Skocz do zawartości

Wysypisko

  • wpisy
    257
  • komentarzy
    146
  • wyświetleń
    62987

„ty” – historia niewoli, której pożądamy


Artius

341 wyświetleń

  Są takie tytuły, których lektura odciska piętno na umyśle czytelnika. Które z początku wydają się dziwne i chaotyczne, jednak gdy już zagłębimy się w ich lekturę, nie możemy się oderwać aż do ostatniej strony. Przykładem takiej właśnie pozycji jest niewątpliwie „ty” Pawła Jakubowskiego. Co kryje w sobie ten minimalistyczny tytuł? Zapraszam byście zanurzyli się do świata wyrwanego z pogranicza snu.

 

Ty%2Bprz%25C3%25B3d.jpg

    Główny bohater nazywany Pawełkiem to młody i niestabilny emocjonalnie mężczyzna, który wpada w sidła prawdziwej femme fatale, która zniewala mężczyzn i czyni swoimi zabawkami. Karolina, gdyż takie imię nosi nasza bohaterka, zwabia swoich kochanków do tajemniczego domu, w którym dzieją się rzeczy, których ludzi umysł nie jest w stanie ogarnąć. I to właśnie owi „wybrańcy”, bywalcy owego domu stanowią kwintesencję niezwykłości „ty”. Nie będę o nich pisać zbyt wiele, bowiem jedynym sposobem, by zrozumieć ich odmienność jest zagłębienie się w ich historie. Do tego wszystkiego dodajmy grasującego w mieście seryjnego mordercę i gwałciciela zwanego Trupiarzem, by otrzymać ogólny zarys fabuły „ty”.

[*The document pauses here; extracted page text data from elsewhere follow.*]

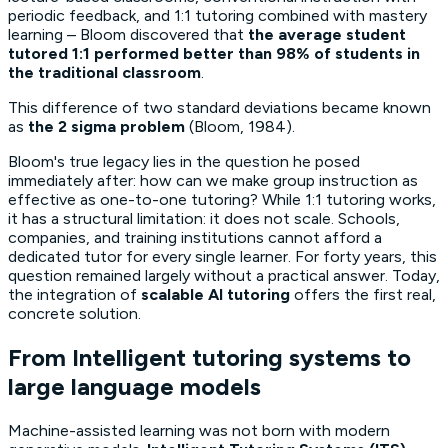
periodic feedback, and 1:1 tutoring combined with mastery
learning – Bloom discovered that
the average student
tutored 1:1 performed better than 98% of students in
the traditional classroom
.
This difference of two standard deviations became known
as
the 2 sigma problem
(Bloom, 1984).
Bloom's true legacy lies in the question he posed
immediately after:
how can we make group instruction as
effective as one-to-one tutoring?
While 1:1 tutoring works,
it has a structural limitation: it does not scale. Schools,
companies, and training institutions cannot afford a
dedicated tutor for every single learner. For forty years, this
question remained largely without a practical answer. Today,
the integration of
scalable AI tutoring
offers the first real,
concrete solution.
From Intelligent tutoring systems to
large language models
Machine-assisted learning was not born with modern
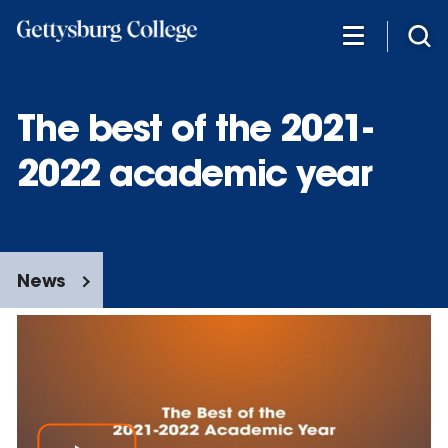
Skip
to
main
content
The best of the 2021-
2022 academic year
News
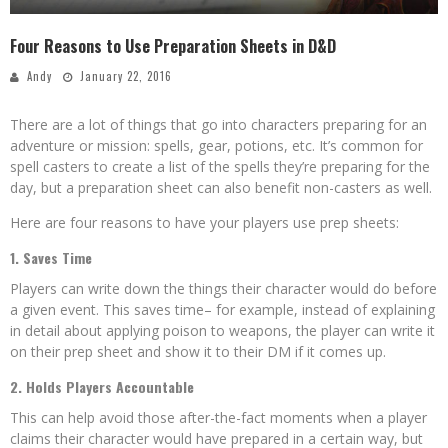
Four Reasons to Use Preparation Sheets in D&D
Andy
January 22, 2016
There are a lot of things that go into characters preparing for an
adventure or mission: spells, gear, potions, etc. It’s common for
spell casters to create a list of the spells they’re preparing for the
day, but a preparation sheet can also benefit non-casters as well.
Here are four reasons to have your players use prep sheets:
1. Saves Time
Players can write down the things their character would do before
a given event. This saves time– for example, instead of explaining
in detail about applying poison to weapons, the player can write it
on their prep sheet and show it to their DM if it comes up.
2. Holds Players Accountable
This can help avoid those after-the-fact moments when a player
claims their character would have prepared in a certain way, but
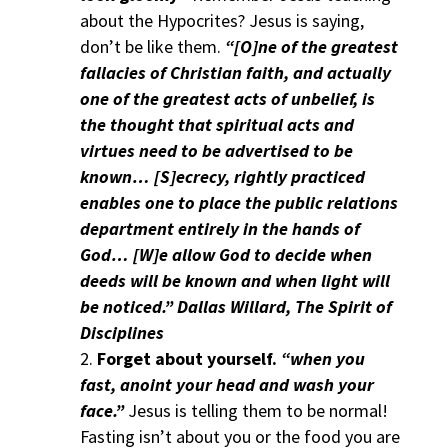
about the Hypocrites? Jesus is saying,
don’t be like them.
“[O]ne of the greatest
fallacies of Christian faith, and actually
one of the greatest acts of unbelief, is
the thought that spiritual acts and
virtues need to be advertised to be
known… [S]ecrecy, rightly practiced
enables one to place the public relations
department entirely in the hands of
God… [W]e allow God to decide when
deeds will be known and when light will
be noticed.” Dallas Willard, The Spirit of
Disciplines
Forget about yourself.
“when you
fast, anoint your head and wash your
face.”
Jesus is telling them to be normal!
Fasting isn’t about you or the food you are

    O czasie i miejscu akcji nie można zbyt wiele powiedzieć. Miasto, które przemierzamy towarzysząc Pawełkowi nie zostało nazwane i wydaje się nie różnić wiele od tego co sami zazwyczaj obserwujemy przemierzając ulice. Akcja rozgrywa się w czasach współczesnych i to w sumie wszystko co można powiedzieć . Owe zawieszenie w nieokreślonym miejscu i czasie jest kolejnym czynnikiem mającym na celu wywołanie w czytelniku poczucia niepewności, a niekiedy wręcz grozy. Czy autorowi udało się osiągnąć ten efekt? Osobiście uważam, że tak. Dodatkowo pojawiające się w późniejszej części elementy fantastyczne, a z pewnością nadprzyrodzone, dodatkowo czynią lekturę niepokojąca, a nakreślona przez autora rzeczywistość staje się daleka od tego, co znamy. Przesyconą seksem, przemocą, zmuszającą do przekraczania wszelkich możliwych granic i przypominającą narkotyczny sen, w którym nikt chyba znaleźć by się nie chciał.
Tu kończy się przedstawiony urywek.